Nobel Peace Prize: Theodore Roosevelt Was the Most Important Winner Of All Time
The winner of the 2013 Nobel Peace Prize will be announced on Friday. Past winners of the prize have included advocates of nonviolent resistance to injustice (Martin Luther King, Jr., Lech Walesa, Desmond Tutu), leaders who have collaborated to end conflicts and oppression (Mandela and de Klerk; Arafat, Peres and Rabin), and a U.S. President who happened not to be George W. Bush (I’m a great fan of President Obama, but seriously, Nobel Committee?)
Choosing any winner of this prize as the “greatest” of them all is next to impossible. But if one absolutely had to pick one as more historically important than all the others, perhaps the best choice would be the 1906 winner, Theodore Roosevelt. Were it not for some of Roosevelt’s actions during his presidency, some of the other Peace Prize winners would not have had the opportunity to win recognition for their valiant efforts.

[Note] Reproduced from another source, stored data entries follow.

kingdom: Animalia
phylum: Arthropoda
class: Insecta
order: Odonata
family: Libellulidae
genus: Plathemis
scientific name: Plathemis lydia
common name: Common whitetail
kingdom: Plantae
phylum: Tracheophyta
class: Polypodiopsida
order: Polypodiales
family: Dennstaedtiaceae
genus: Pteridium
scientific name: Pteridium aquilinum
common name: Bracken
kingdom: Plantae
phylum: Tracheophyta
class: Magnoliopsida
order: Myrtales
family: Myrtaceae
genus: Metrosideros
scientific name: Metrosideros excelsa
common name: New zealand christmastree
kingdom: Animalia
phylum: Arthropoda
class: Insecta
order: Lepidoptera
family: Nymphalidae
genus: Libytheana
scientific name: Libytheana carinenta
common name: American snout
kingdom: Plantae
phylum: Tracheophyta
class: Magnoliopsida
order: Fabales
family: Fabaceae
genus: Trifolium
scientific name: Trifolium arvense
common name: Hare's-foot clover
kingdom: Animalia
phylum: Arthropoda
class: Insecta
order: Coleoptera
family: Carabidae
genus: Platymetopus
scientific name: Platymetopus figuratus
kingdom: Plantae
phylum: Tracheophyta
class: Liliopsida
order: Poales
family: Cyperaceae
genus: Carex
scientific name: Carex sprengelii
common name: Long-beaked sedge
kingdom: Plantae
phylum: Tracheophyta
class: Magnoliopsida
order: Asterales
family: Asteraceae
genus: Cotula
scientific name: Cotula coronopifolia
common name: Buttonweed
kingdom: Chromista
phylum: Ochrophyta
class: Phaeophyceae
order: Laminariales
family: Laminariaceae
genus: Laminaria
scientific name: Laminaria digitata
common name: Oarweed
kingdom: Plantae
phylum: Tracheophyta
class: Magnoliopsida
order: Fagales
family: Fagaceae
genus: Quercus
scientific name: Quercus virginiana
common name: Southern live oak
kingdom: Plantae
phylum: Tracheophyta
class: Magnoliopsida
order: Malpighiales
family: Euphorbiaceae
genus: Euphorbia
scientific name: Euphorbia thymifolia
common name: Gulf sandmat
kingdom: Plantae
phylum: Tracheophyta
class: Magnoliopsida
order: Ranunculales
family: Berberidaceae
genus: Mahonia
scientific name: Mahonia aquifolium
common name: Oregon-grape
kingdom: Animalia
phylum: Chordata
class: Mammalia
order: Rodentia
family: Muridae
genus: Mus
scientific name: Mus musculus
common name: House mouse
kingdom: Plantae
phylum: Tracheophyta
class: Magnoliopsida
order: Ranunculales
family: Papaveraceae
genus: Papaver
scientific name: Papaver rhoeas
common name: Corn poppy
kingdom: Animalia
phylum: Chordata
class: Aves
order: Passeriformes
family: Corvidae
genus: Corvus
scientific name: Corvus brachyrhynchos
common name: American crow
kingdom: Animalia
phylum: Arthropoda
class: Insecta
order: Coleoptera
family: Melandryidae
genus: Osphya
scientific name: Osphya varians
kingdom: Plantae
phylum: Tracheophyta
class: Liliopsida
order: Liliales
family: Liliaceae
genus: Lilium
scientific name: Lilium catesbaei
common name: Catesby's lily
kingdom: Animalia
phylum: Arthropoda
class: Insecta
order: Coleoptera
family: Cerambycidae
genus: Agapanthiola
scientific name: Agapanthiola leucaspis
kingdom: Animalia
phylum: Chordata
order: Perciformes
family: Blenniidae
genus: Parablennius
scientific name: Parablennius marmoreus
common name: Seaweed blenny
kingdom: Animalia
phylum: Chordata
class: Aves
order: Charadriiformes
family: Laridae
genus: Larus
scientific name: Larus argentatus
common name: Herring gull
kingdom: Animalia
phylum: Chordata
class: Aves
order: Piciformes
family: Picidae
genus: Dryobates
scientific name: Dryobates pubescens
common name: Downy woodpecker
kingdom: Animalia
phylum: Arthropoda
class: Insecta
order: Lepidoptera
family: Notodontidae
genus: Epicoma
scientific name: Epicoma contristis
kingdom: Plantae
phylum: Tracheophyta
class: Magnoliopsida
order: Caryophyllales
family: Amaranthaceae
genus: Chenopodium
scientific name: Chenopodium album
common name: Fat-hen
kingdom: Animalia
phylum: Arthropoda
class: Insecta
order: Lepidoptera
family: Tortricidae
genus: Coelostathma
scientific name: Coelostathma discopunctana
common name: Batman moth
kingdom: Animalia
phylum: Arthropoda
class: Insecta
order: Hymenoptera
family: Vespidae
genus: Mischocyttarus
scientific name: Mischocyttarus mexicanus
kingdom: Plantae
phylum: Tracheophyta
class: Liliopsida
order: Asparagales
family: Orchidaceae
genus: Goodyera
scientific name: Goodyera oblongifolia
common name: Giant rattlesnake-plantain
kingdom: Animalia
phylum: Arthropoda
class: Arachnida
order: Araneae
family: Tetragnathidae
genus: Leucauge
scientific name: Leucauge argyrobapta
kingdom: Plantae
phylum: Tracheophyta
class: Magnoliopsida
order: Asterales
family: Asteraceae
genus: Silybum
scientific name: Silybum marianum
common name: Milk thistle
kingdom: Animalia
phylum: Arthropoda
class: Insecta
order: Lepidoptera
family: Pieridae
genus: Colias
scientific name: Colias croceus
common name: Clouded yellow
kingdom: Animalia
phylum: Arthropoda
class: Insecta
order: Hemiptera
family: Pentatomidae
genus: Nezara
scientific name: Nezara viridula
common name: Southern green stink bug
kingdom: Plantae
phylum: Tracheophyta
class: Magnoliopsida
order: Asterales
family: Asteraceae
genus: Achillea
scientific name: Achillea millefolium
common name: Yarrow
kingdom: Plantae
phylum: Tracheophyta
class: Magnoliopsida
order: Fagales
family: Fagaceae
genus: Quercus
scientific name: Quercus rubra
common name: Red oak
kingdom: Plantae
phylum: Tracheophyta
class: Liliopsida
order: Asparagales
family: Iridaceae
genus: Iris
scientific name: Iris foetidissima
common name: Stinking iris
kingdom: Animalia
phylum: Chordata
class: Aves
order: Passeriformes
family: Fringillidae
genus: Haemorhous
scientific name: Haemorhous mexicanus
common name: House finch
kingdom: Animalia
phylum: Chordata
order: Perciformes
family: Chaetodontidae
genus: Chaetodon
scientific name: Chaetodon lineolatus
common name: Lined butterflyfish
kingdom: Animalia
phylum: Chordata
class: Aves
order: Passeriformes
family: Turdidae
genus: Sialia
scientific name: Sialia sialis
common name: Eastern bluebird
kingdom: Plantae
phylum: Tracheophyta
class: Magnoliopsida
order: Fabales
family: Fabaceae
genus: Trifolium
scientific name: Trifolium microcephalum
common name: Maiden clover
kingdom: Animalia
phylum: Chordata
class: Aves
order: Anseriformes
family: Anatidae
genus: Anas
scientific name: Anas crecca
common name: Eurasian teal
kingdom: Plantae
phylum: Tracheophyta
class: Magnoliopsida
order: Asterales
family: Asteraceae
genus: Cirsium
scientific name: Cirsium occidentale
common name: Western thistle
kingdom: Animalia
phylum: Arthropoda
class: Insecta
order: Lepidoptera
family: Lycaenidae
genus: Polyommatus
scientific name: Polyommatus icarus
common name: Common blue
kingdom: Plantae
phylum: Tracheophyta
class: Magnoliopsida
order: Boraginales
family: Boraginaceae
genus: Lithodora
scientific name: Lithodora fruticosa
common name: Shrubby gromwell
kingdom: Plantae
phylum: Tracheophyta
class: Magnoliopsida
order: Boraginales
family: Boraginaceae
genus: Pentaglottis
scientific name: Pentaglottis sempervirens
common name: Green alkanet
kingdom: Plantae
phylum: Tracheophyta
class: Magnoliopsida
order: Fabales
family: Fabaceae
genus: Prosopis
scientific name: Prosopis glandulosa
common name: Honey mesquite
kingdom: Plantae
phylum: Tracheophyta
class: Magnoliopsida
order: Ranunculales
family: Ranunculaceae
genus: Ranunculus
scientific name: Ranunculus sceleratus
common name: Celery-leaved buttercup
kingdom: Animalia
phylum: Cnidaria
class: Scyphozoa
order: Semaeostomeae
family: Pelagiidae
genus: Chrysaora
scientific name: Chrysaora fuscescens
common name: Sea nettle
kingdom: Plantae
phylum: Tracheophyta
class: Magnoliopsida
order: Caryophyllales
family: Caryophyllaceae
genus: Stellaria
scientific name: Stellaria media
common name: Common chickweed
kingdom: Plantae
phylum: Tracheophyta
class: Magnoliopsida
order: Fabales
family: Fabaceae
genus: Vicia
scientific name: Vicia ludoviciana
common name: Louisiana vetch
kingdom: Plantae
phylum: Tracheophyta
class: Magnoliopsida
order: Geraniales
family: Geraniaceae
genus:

Roosevelt was awarded the prize for his successful mediation of a negotiated end to the Russo-Japanese War of 1904-1905. His goal in helping to end the war was to create a balance of power in Northeast Asia favorable to U.S. interests, by giving Japan control of Korea and parts of Manchuria, without letting Russia feel completely defeated (Japanese negotiators had originally insisted on a war costs indemnity from the Russians). As Japan’s rise at the time was seen as helping America’s Open Door policy regarding China, Roosevelt’s approach was a wise one.
But mediation of an end to a war is hardly the only accomplishment of Roosevelt’s foreign policy. In 1903, his administration helped organize the Panamanian revolution for independence from Colombia, in order to ease the process of the U.S. getting the Panama Canal built. Roosevelt supported the building of the canal for both military and economic purposes, and though its overall military importance to the U.S. was small during both World Wars, within three decades of its completion, “America's national income was around 4% higher than it would have been without the canal,” according to Noel Maurer and Carlos Yu. Together with the 1898 Spanish-American War (in which Roosevelt fought) and the 1904 Roosevelt Corollary to the Monroe Doctrine, the construction of the canal gave a prosperous, confident United States the chance to flex its muscles on the international stage, proving to the world that it was a power to be reckoned with.
What does all this have to do with the cause of international peace to which the Nobel Committee is devoted? Over the last century, Roosevelt’s role in America’s rise to the status of world power has been critical in making America able to help end the horrors of WWI, crush fascism in WWII, and pressure the Soviet Union to give up its hold on Eastern Europe (and then collapse itself) without the need for WWIII. Had America’s 26th President not taken the lead in making the U.S. bold enough to use military force commensurate with its economic might, the country may very well have stood on the international sidelines throughout the first half of the 20th century (it did just that in the 1920s, sadly), allowing totalitarian powers to ravage the Eastern Hemisphere with impunity. The institutions created in the aftermath of WWII, in turn, might never have come about, and thus would never have won Nobel Peace Prizes of their own.
But just as importantly, the fact that the Peace Prize was given to a man frequently regarded as a warmonger illustrates a fundamental truth of international politics: good intentions, however admirable, are rarely strong enough to stand on their own against sheer power. Indeed, such intentions, if they are to be realized in a complex, frequently dangerous world, must have strength of arms to support and defend them.
Today, America and the world are fortunate that one of Roosevelt’s successors, both as President of the U.S. and as Nobel Peace Laureate, understands that violence, ugly though it is, is sometimes necessary as a means to a moral end, and that leadership of a great power frequently entails making difficult decisions about life and death. Let us hope that President Obama’s successors in both roles possess the same understanding.